■ **Task prompt**
Reply with one number: the count of lines in the records below that hold "align".

*** Opening of Provided information ***

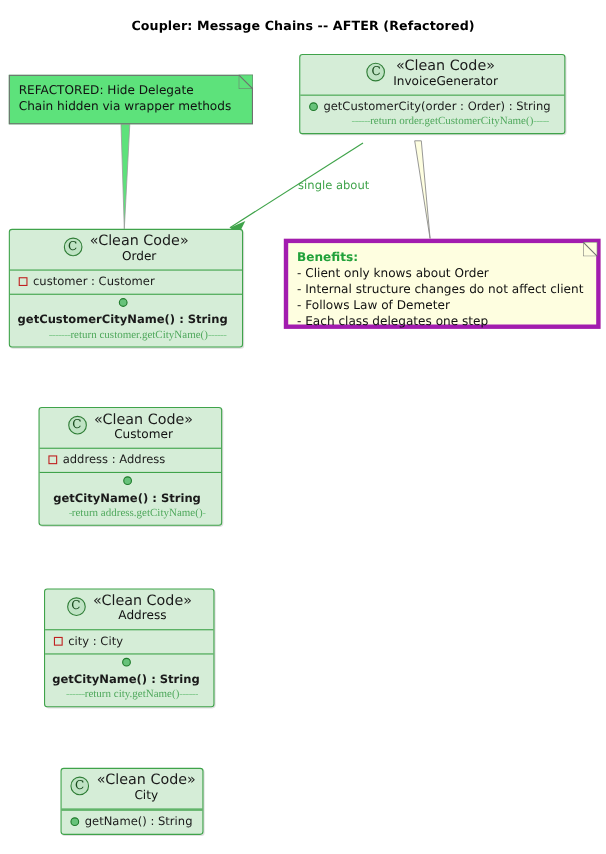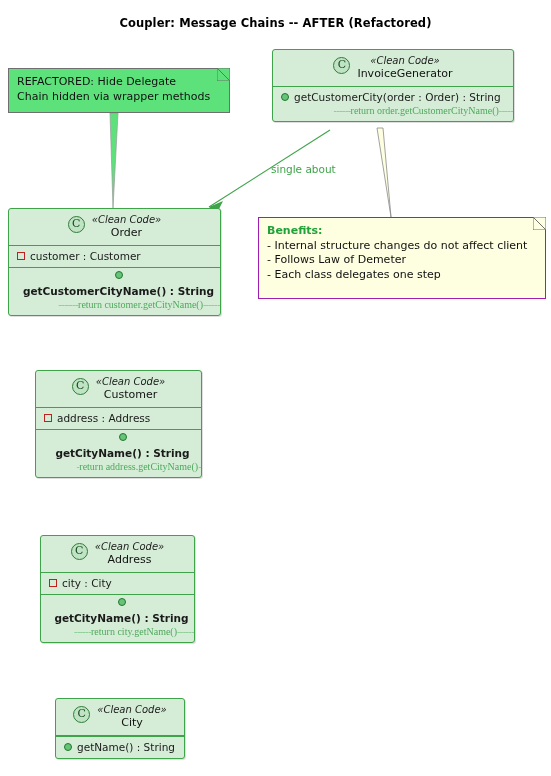--- a/index.html
+++ b/index.html
@@ -77,37 +77,36 @@
     background: #BFE3C4;
     box-sizing: border-box;
     font-size: 11px;
     line-height: 14px;
     text-align: center;
     color: #184a1d;
     font-family: "DejaVu Serif", "Liberation Serif", serif;
   }
   .stereotype {
     display: block;
-    font-style: italic;
-    font-size: 10px;
+    font-size: 13px;
     color: #1a1a1a;
     white-space: nowrap;
   }
   .class-name {
     display: block;
     font-size: 11px;
     color: #111111;
     white-space: nowrap;
   }
   .uml-divider {
     height: 0;
     border-top: 1px solid #3FA34A;
   }
   .uml-compartment {
-    padding: 3px 0 4px 6px;
+    padding: 3px 14px 4px 6px;
   }
   .member {
     font-size: 10.5px;
     color: #1a1a1a;
     white-space: nowrap;
     line-height: 14px;
     display: flex;
     align-items: center;
     gap: 5px;
     padding-left: 2px;
@@ -163,21 +162,21 @@
     height: 100%;
     box-sizing: border-box;
     padding: 6px 9px 6px 8px;
   }
   .note-green .note-body {
     background: #5DE27B;
     border: 1px solid #6f6f6f;
   }
   .note-yellow .note-body {
     background: #FEFEE0;
-    border: 1px solid #a21caf;
+    border: 4px solid #a21caf;
   }
   .note-fold {
     position: absolute;
     right: -1px;
     top: -1px;
     width: 13px;
     height: 13px;
   }
   .note-line { white-space: nowrap; }
   .benefits-title {
@@ -268,20 +267,21 @@
   </div>
 
   <div class="note note-yellow" style="left:258px; top:209px; width:288px; height:82px;">
     <div class="note-body">
       <svg class="note-fold" viewBox="0 0 13 13" width="13" height="13">
         <polygon points="0,0 13,13 0,13" fill="#FEFEE0" stroke="none"></polygon>
         <polygon points="0,0 13,13 13,0" fill="#FEFEE0" stroke="#6f6f6f" stroke-width="1"></polygon>
         <polyline points="0,0 0,13 13,13" fill="none" stroke="#6f6f6f" stroke-width="1"></polyline>
       </svg>
       <div class="note-line benefits-title">Benefits:</div>
+      <div class="note-line">- Client only knows about Order</div>
       <div class="note-line">- Internal structure changes do not affect client</div>
       <div class="note-line">- Follows Law of Demeter</div>
       <div class="note-line">- Each class delegates one step</div>
     </div>
   </div>
 
   <div class="edge-label" style="left:271px; top:155px;">single about</div>
 
   <div class="uml-class" style="left:35px; top:362px; width:167px;">
     <div class="uml-header">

*** Close of Provided information ***

■ **Answer area**
2